▶ _What is being asked_:
This exercise calls for the data below to be retyped exactly, minus any images.
━━━━━ The records
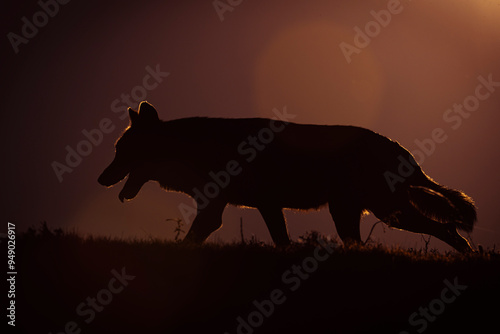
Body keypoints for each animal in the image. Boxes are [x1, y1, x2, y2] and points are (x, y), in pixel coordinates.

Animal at [97, 100, 476, 252]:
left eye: (120, 150)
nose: (101, 179)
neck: (192, 148)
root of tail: (405, 152)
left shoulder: (216, 207)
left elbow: (194, 235)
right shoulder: (267, 206)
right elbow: (282, 241)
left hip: (388, 213)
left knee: (448, 230)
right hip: (349, 214)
━━━━━━━━━━
▶ _Output of the task_:
Body keypoints for each animal in the image. Boxes are [x1, y1, x2, y2] and points are (x, y), in pixel coordinates.

Animal at [97, 100, 476, 252]:
left eye: (120, 150)
nose: (101, 179)
neck: (192, 148)
root of tail: (405, 152)
left shoulder: (216, 207)
left elbow: (194, 235)
right shoulder: (267, 206)
right elbow: (282, 241)
left hip: (388, 213)
left knee: (448, 230)
right hip: (349, 214)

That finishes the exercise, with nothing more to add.